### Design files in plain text
■ ■ ■
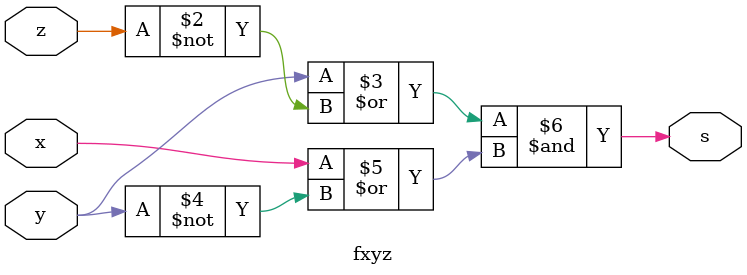
<source format=v>
/*
	Guia_0602c.v
	842536 - Mateus Henrique Medeiros Diniz
*/

module Guia_0602c;
	reg x, y, z;
	wire s;
	reg[2 : 0] m;
	
	fxyz f (s, x, y, z);
	
	initial 
	begin: main
		integer i;
		
		$display("s = (y | ~z) & (x | ~y)");
		
		$display("m x y z | s");
		$monitor("%d %b %b %b | %b", m, x, y, z, s);
		
		m = 0;
		x = 0;
		y = 0;
		z = 0;
		
		for(i = 0; i < 7; i++) begin
			#1
			z = ~z;
			
			if((i + 1) % 2 == 0) begin
				y = ~y;
			end
			
			if((i + 1) % 4 == 0) begin
				x = ~x;
			end
			
			m++;
		end
	end
endmodule

module fxyz (output s, input x, y, z);
	assign s = (y | ~z) & (x | ~y);
endmodule
</source>
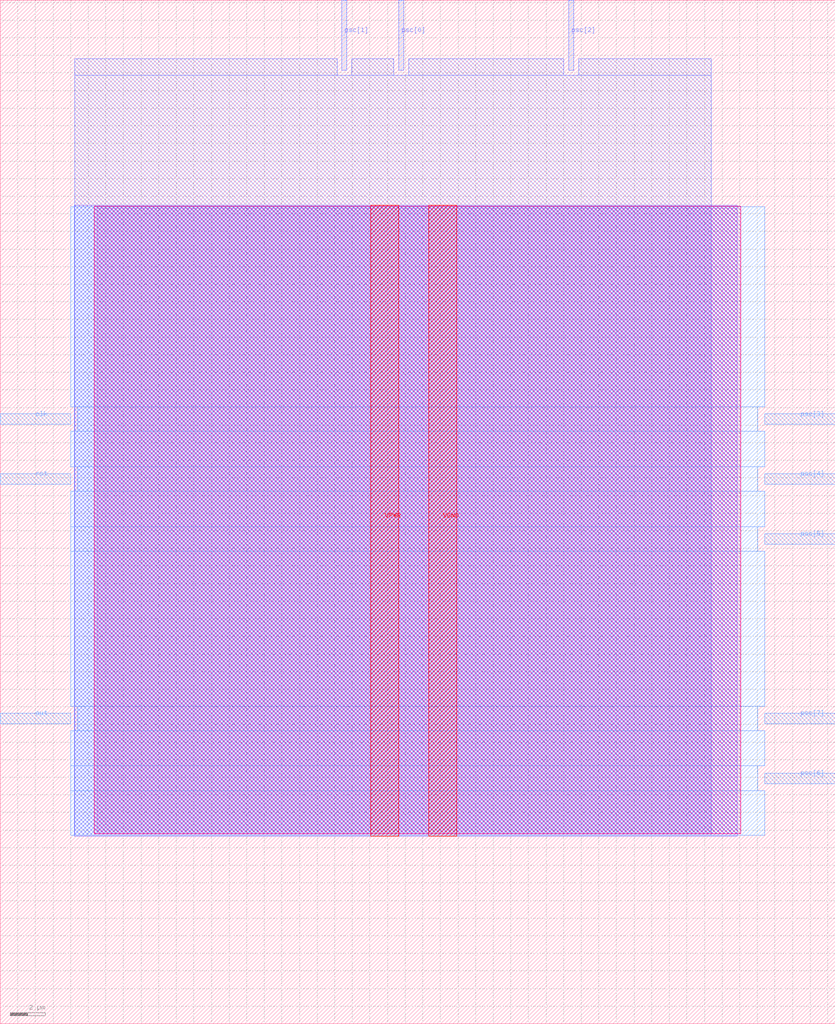
<source format=lef>
VERSION 5.7 ;
  NOWIREEXTENSIONATPIN ON ;
  DIVIDERCHAR "/" ;
  BUSBITCHARS "[]" ;
MACRO freq_psc
  CLASS BLOCK ;
  FOREIGN freq_psc ;
  ORIGIN 0.000 0.000 ;
  SIZE 47.425 BY 58.145 ;
  PIN VGND
    DIRECTION INOUT ;
    USE GROUND ;
    PORT
      LAYER met4 ;
        RECT 24.340 10.640 25.940 46.480 ;
    END
  END VGND
  PIN VPWR
    DIRECTION INOUT ;
    USE POWER ;
    PORT
      LAYER met4 ;
        RECT 21.040 10.640 22.640 46.480 ;
    END
  END VPWR
  PIN clk
    DIRECTION INPUT ;
    USE SIGNAL ;
    ANTENNAGATEAREA 0.852000 ;
    PORT
      LAYER met3 ;
        RECT 0.000 34.040 4.000 34.640 ;
    END
  END clk
  PIN out
    DIRECTION OUTPUT ;
    USE SIGNAL ;
    ANTENNADIFFAREA 0.445500 ;
    PORT
      LAYER met3 ;
        RECT 0.000 17.040 4.000 17.640 ;
    END
  END out
  PIN psc[0]
    DIRECTION INPUT ;
    USE SIGNAL ;
    ANTENNAGATEAREA 0.196500 ;
    PORT
      LAYER met2 ;
        RECT 22.630 54.145 22.910 58.145 ;
    END
  END psc[0]
  PIN psc[1]
    DIRECTION INPUT ;
    USE SIGNAL ;
    ANTENNAGATEAREA 0.196500 ;
    PORT
      LAYER met2 ;
        RECT 19.410 54.145 19.690 58.145 ;
    END
  END psc[1]
  PIN psc[2]
    DIRECTION INPUT ;
    USE SIGNAL ;
    ANTENNAGATEAREA 0.196500 ;
    PORT
      LAYER met2 ;
        RECT 32.290 54.145 32.570 58.145 ;
    END
  END psc[2]
  PIN psc[3]
    DIRECTION INPUT ;
    USE SIGNAL ;
    ANTENNAGATEAREA 0.196500 ;
    PORT
      LAYER met3 ;
        RECT 43.425 34.040 47.425 34.640 ;
    END
  END psc[3]
  PIN psc[4]
    DIRECTION INPUT ;
    USE SIGNAL ;
    ANTENNAGATEAREA 0.196500 ;
    PORT
      LAYER met3 ;
        RECT 43.425 30.640 47.425 31.240 ;
    END
  END psc[4]
  PIN psc[5]
    DIRECTION INPUT ;
    USE SIGNAL ;
    ANTENNAGATEAREA 0.196500 ;
    PORT
      LAYER met3 ;
        RECT 43.425 27.240 47.425 27.840 ;
    END
  END psc[5]
  PIN psc[6]
    DIRECTION INPUT ;
    USE SIGNAL ;
    ANTENNAGATEAREA 0.196500 ;
    PORT
      LAYER met3 ;
        RECT 43.425 13.640 47.425 14.240 ;
    END
  END psc[6]
  PIN psc[7]
    DIRECTION INPUT ;
    USE SIGNAL ;
    ANTENNAGATEAREA 0.196500 ;
    PORT
      LAYER met3 ;
        RECT 43.425 17.040 47.425 17.640 ;
    END
  END psc[7]
  PIN rst
    DIRECTION INPUT ;
    USE SIGNAL ;
    ANTENNAGATEAREA 0.126000 ;
    PORT
      LAYER met3 ;
        RECT 0.000 30.640 4.000 31.240 ;
    END
  END rst
  OBS
      LAYER nwell ;
        RECT 5.330 10.795 42.050 46.430 ;
      LAYER li1 ;
        RECT 5.520 10.795 41.860 46.325 ;
      LAYER met1 ;
        RECT 4.210 10.640 41.860 46.480 ;
      LAYER met2 ;
        RECT 4.230 53.865 19.130 54.810 ;
        RECT 19.970 53.865 22.350 54.810 ;
        RECT 23.190 53.865 32.010 54.810 ;
        RECT 32.850 53.865 40.390 54.810 ;
        RECT 4.230 10.695 40.390 53.865 ;
      LAYER met3 ;
        RECT 3.990 35.040 43.425 46.405 ;
        RECT 4.400 33.640 43.025 35.040 ;
        RECT 3.990 31.640 43.425 33.640 ;
        RECT 4.400 30.240 43.025 31.640 ;
        RECT 3.990 28.240 43.425 30.240 ;
        RECT 3.990 26.840 43.025 28.240 ;
        RECT 3.990 18.040 43.425 26.840 ;
        RECT 4.400 16.640 43.025 18.040 ;
        RECT 3.990 14.640 43.425 16.640 ;
        RECT 3.990 13.240 43.025 14.640 ;
        RECT 3.990 10.715 43.425 13.240 ;
  END
END freq_psc
END LIBRARY


</source>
■ ■ ■
### Task description
Omit the pictures; print the records above exactly.

### Solution for this exercise
<source format=v>
/*
	Guia_0602c.v
	842536 - Mateus Henrique Medeiros Diniz
*/

module Guia_0602c;
	reg x, y, z;
	wire s;
	reg[2 : 0] m;
	
	fxyz f (s, x, y, z);
	
	initial 
	begin: main
		integer i;
		
		$display("s = (y | ~z) & (x | ~y)");
		
		$display("m x y z | s");
		$monitor("%d %b %b %b | %b", m, x, y, z, s);
		
		m = 0;
		x = 0;
		y = 0;
		z = 0;
		
		for(i = 0; i < 7; i++) begin
			#1
			z = ~z;
			
			if((i + 1) % 2 == 0) begin
				y = ~y;
			end
			
			if((i + 1) % 4 == 0) begin
				x = ~x;
			end
			
			m++;
		end
	end
endmodule

module fxyz (output s, input x, y, z);
	assign s = (y | ~z) & (x | ~y);
endmodule
</source>
<source format=lef>
VERSION 5.7 ;
  NOWIREEXTENSIONATPIN ON ;
  DIVIDERCHAR "/" ;
  BUSBITCHARS "[]" ;
MACRO freq_psc
  CLASS BLOCK ;
  FOREIGN freq_psc ;
  ORIGIN 0.000 0.000 ;
  SIZE 47.425 BY 58.145 ;
  PIN VGND
    DIRECTION INOUT ;
    USE GROUND ;
    PORT
      LAYER met4 ;
        RECT 24.340 10.640 25.940 46.480 ;
    END
  END VGND
  PIN VPWR
    DIRECTION INOUT ;
    USE POWER ;
    PORT
      LAYER met4 ;
        RECT 21.040 10.640 22.640 46.480 ;
    END
  END VPWR
  PIN clk
    DIRECTION INPUT ;
    USE SIGNAL ;
    ANTENNAGATEAREA 0.852000 ;
    PORT
      LAYER met3 ;
        RECT 0.000 34.040 4.000 34.640 ;
    END
  END clk
  PIN out
    DIRECTION OUTPUT ;
    USE SIGNAL ;
    ANTENNADIFFAREA 0.445500 ;
    PORT
      LAYER met3 ;
        RECT 0.000 17.040 4.000 17.640 ;
    END
  END out
  PIN psc[0]
    DIRECTION INPUT ;
    USE SIGNAL ;
    ANTENNAGATEAREA 0.196500 ;
    PORT
      LAYER met2 ;
        RECT 22.630 54.145 22.910 58.145 ;
    END
  END psc[0]
  PIN psc[1]
    DIRECTION INPUT ;
    USE SIGNAL ;
    ANTENNAGATEAREA 0.196500 ;
    PORT
      LAYER met2 ;
        RECT 19.410 54.145 19.690 58.145 ;
    END
  END psc[1]
  PIN psc[2]
    DIRECTION INPUT ;
    USE SIGNAL ;
    ANTENNAGATEAREA 0.196500 ;
    PORT
      LAYER met2 ;
        RECT 32.290 54.145 32.570 58.145 ;
    END
  END psc[2]
  PIN psc[3]
    DIRECTION INPUT ;
    USE SIGNAL ;
    ANTENNAGATEAREA 0.196500 ;
    PORT
      LAYER met3 ;
        RECT 43.425 34.040 47.425 34.640 ;
    END
  END psc[3]
  PIN psc[4]
    DIRECTION INPUT ;
    USE SIGNAL ;
    ANTENNAGATEAREA 0.196500 ;
    PORT
      LAYER met3 ;
        RECT 43.425 30.640 47.425 31.240 ;
    END
  END psc[4]
  PIN psc[5]
    DIRECTION INPUT ;
    USE SIGNAL ;
    ANTENNAGATEAREA 0.196500 ;
    PORT
      LAYER met3 ;
        RECT 43.425 27.240 47.425 27.840 ;
    END
  END psc[5]
  PIN psc[6]
    DIRECTION INPUT ;
    USE SIGNAL ;
    ANTENNAGATEAREA 0.196500 ;
    PORT
      LAYER met3 ;
        RECT 43.425 13.640 47.425 14.240 ;
    END
  END psc[6]
  PIN psc[7]
    DIRECTION INPUT ;
    USE SIGNAL ;
    ANTENNAGATEAREA 0.196500 ;
    PORT
      LAYER met3 ;
        RECT 43.425 17.040 47.425 17.640 ;
    END
  END psc[7]
  PIN rst
    DIRECTION INPUT ;
    USE SIGNAL ;
    ANTENNAGATEAREA 0.126000 ;
    PORT
      LAYER met3 ;
        RECT 0.000 30.640 4.000 31.240 ;
    END
  END rst
  OBS
      LAYER nwell ;
        RECT 5.330 10.795 42.050 46.430 ;
      LAYER li1 ;
        RECT 5.520 10.795 41.860 46.325 ;
      LAYER met1 ;
        RECT 4.210 10.640 41.860 46.480 ;
      LAYER met2 ;
        RECT 4.230 53.865 19.130 54.810 ;
        RECT 19.970 53.865 22.350 54.810 ;
        RECT 23.190 53.865 32.010 54.810 ;
        RECT 32.850 53.865 40.390 54.810 ;
        RECT 4.230 10.695 40.390 53.865 ;
      LAYER met3 ;
        RECT 3.990 35.040 43.425 46.405 ;
        RECT 4.400 33.640 43.025 35.040 ;
        RECT 3.990 31.640 43.425 33.640 ;
        RECT 4.400 30.240 43.025 31.640 ;
        RECT 3.990 28.240 43.425 30.240 ;
        RECT 3.990 26.840 43.025 28.240 ;
        RECT 3.990 18.040 43.425 26.840 ;
        RECT 4.400 16.640 43.025 18.040 ;
        RECT 3.990 14.640 43.425 16.640 ;
        RECT 3.990 13.240 43.025 14.640 ;
        RECT 3.990 10.715 43.425 13.240 ;
  END
END freq_psc
END LIBRARY


</source>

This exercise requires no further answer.